Just when you thought the Panthers might have the upper hand thanks to Jonathan Huberdeau’s stick magic early in the period, Brayden Point upstaged him late.

And to think, this is just Game 1.

Grade: A-plus

A special player

Lightning right wing Nikita Kucherov celebrates his goal to tie the score 2-2 during the second period.
Lightning right wing Nikita Kucherov celebrates his goal to tie the score 2-2 during the second period. [ DIRK SHADD | Times ]

What were the Lightning missing with Kucherov out of the lineup? What weren’t they missing?

The Lightning’s leading playoff scorer from their Stanley Cup run was engaged from the start, creating scoring chances, putting pucks on net, stealing pucks, mixing it up along the boards.

Florida took their shots at him early on, but as Kucherov showed during last season’s Cup final against Dallas, it only makes him better.

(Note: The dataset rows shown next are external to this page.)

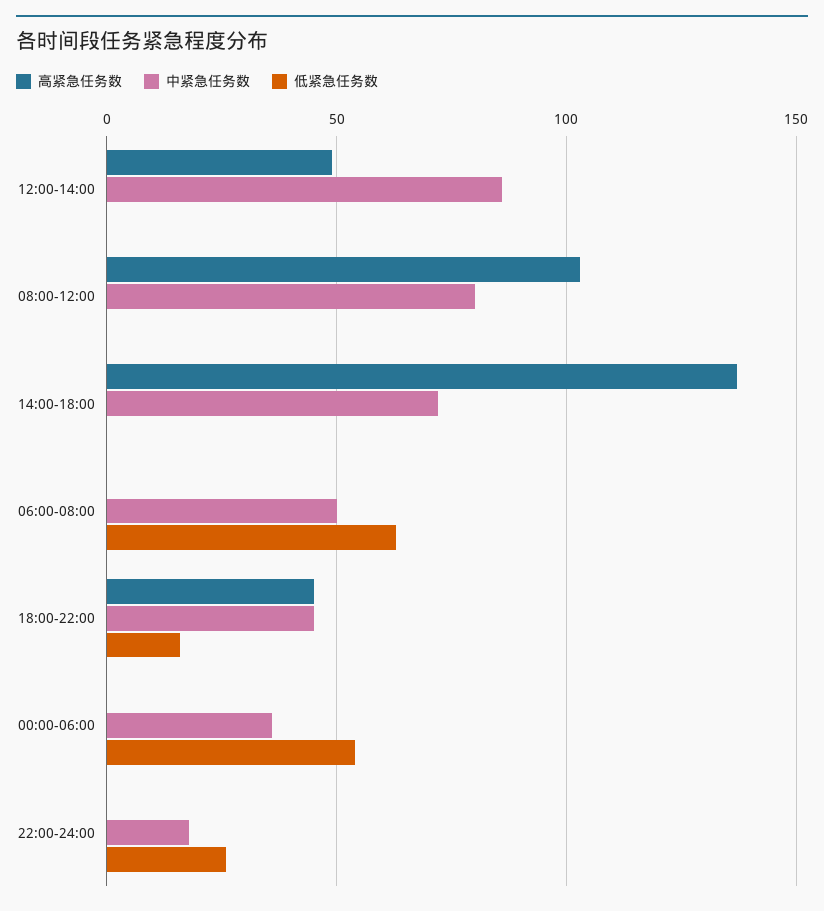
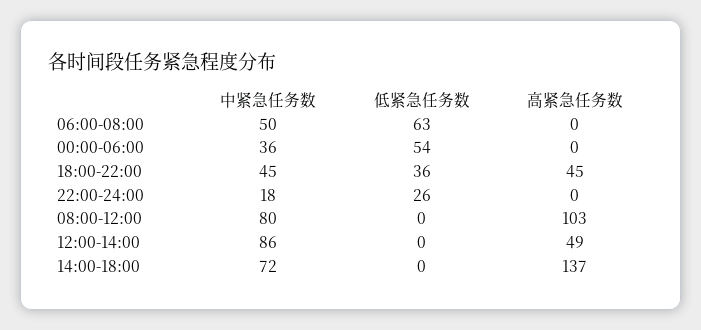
  {
    "高紧急任务数": {
      "12:00-14:00": 49,
      "08:00-12:00": 103,
      "14:00-18:00": 137,
      "06:00-08:00": 0,
      "18:00-22:00": 45,
      "00:00-06:00": 0,
      "22:00-24:00": 0
    },
    "中紧急任务数": {
      "12:00-14:00": 86,
      "08:00-12:00": 80,
      "14:00-18:00": 72,
      "06:00-08:00": 50,
      "18:00-22:00": 45,
      "00:00-06:00": 36,
      "22:00-24:00": 18
    },
    "低紧急任务数": {
      "12:00-14:00": 0,
      "08:00-12:00": 0,
      "14:00-18:00": 0,
      "06:00-08:00": 63,
-     "18:00-22:00": 15,
+     "18:00-22:00": 36,
      "00:00-06:00": 54,
      "22:00-24:00": 26
    }
  }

Though Sergei Bobrovsky stopped him on a first-period breakaway, Kucherov was deadly accurate on his two power-play goals, set up Point’s tying goal and was a threat all night long, from everywhere on the ice.

Grade: A

Super-charged

Lightning center Steven Stamkos (91) knocks the pucks off the wall of the bench as he leads his team onto the ice Sunday.
Lightning center Steven Stamkos (91) knocks the pucks off the wall of the bench as he leads his team onto the ice Sunday. [ DIRK SHADD | Times ]

It had been 34 games since the Lightning scored more than one power-play goal in the same game. Sunday, they scored three on four opportunities.

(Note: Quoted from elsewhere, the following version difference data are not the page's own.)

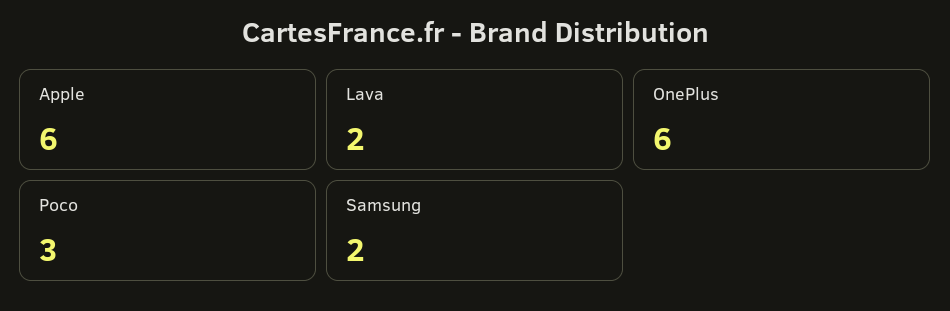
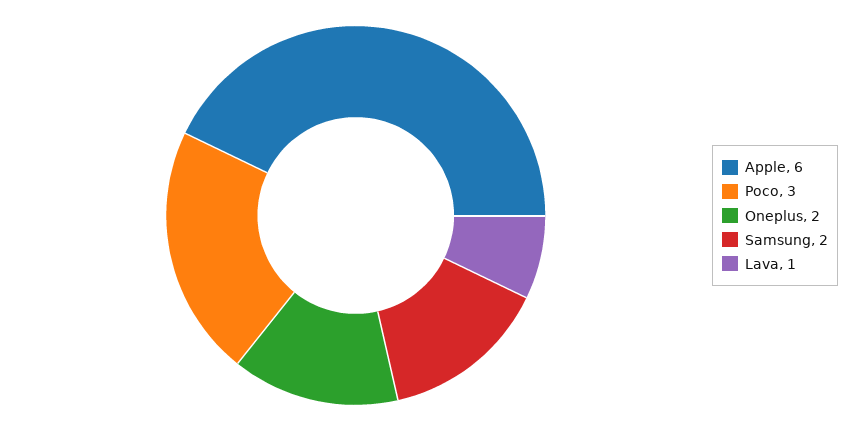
  {
    "Apple": 6,
-   "Lava": 2,
+   "Lava": 1,
-   "OnePlus": 6,
+   "OnePlus": 2,
    "Poco": 3,
    "Samsung": 2
  }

With Kucherov and Stamkos joining Point and Hedman on the top unit, the Panthers had too many options to cover, and it was clear they didn’t know where to focus their attention.

Worry too much about Kucherov on the right side, and Stamkos will beat you with a slap shot from the left circle. Split your focus between Stamkos and Kucherov, and you leave yourself open to Hedman’s blasts from the point.

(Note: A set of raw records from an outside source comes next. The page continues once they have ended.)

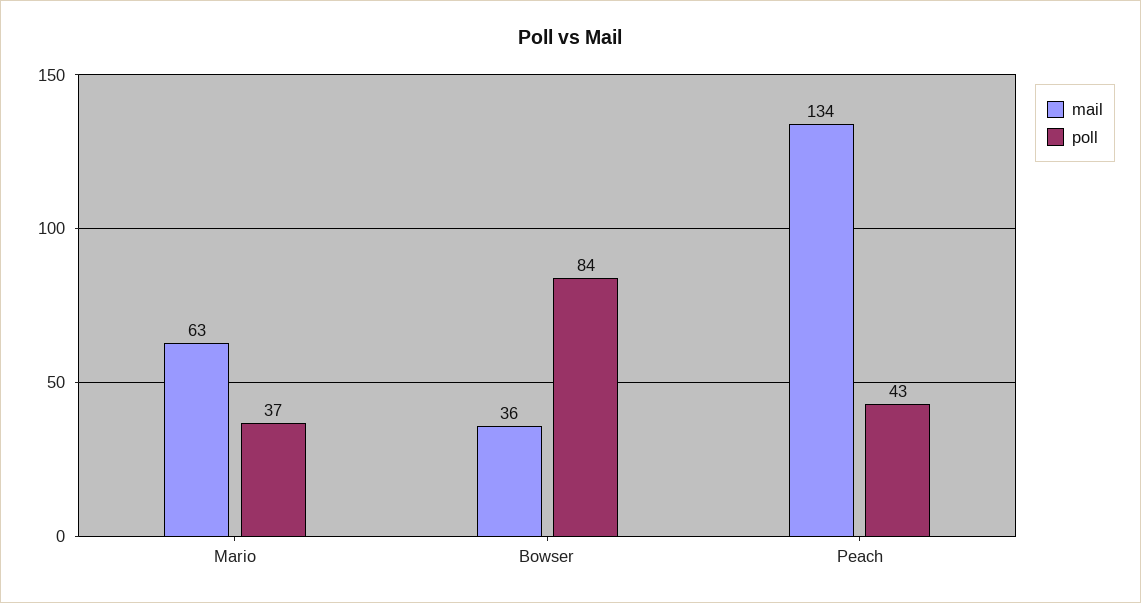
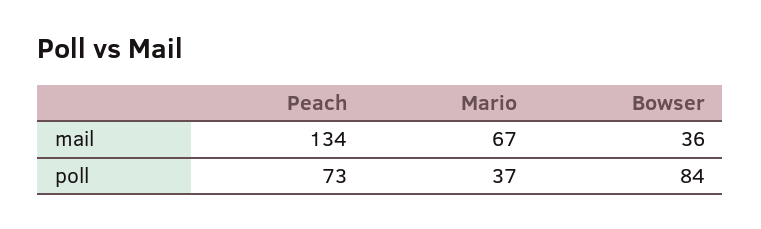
  {
    "mail": {
-     "Mario": 63,
+     "Mario": 67,
      "Bowser": 36,
      "Peach": 134
    },
    "poll": {
      "Mario": 37,
      "Bowser": 84,
-     "Peach": 43
+     "Peach": 73
    }
  }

Overplay any of them, as Bobrovsky did on Kucherov in the third period, and Point will make you pay from the slot, as he showed by scoring the tying goal into a virtually empty net.

Grade: A

Physical from the start

Lightning defenseman Mikhail Sergachev gets sandwiched as he is checked by Panthers center Frank Vatrano (77) and right wing Patric Hornqvist (70) during first-period action.
Lightning defenseman Mikhail Sergachev gets sandwiched as he is checked by Panthers center Frank Vatrano (77) and right wing Patric Hornqvist (70) during first-period action. [ DIRK SHADD | Times ]

From the first big hit early in the first period, when Patric Hornqvist and Frank Vatrano sandwiched Lightning defenseman Mikhail Sergachev into the end boards, the Panthers set a physical tone.

Florida had 20 of the 29 total hits in the period and 54 of the 90 in the game.

It appeared to work in the Panthers’ favor early on, as MacKenzie Weegar managed to pull Kucherov into the penalty box with him after a scrum along the side boards, and Florida seemed to have the better of the 4-on-4 play that resulted from all of the extracurricular activity.

But as the game moved along, the rough stuff seemed to work against the Panthers. It resulted in four power-play opportunities for the Lightning, and Tampa Bay scored on three of them. Tough luck.

Grade: B

Insult to injury

Lightning center Blake Coleman shoots and scores short-handed to beat Panthers goaltender Sergei Bobrovsky for the first goal of the game.
Lightning center Blake Coleman shoots and scores short-handed to beat Panthers goaltender Sergei Bobrovsky for the first goal of the game. [ DIRK SHADD | Times ]

The Panthers appeared to open the scoring when Sam Bennett stuffed a puck behind Andrei Vasilevskiy just over seven minutes into the game. But the goal was disallowed when officials ruled that Bennett had pushed Vasilevskiy’s left leg pad with his stick.

If Florida coach Joel Quenneville was upset about the call, he was absolutely incensed moments later.

In what appeared to be a set play off the neutral-zone faceoff, Lightning defenseman Ryan McDonagh banked a pass off the side wall to Yanni Gourde, who collected the puck just inside the Panthers zone and fed Blake Coleman in the slot. Coleman beat Sergei Bobrovsky high on the glove side with a backhand shot, putting Tampa Bay ahead instead.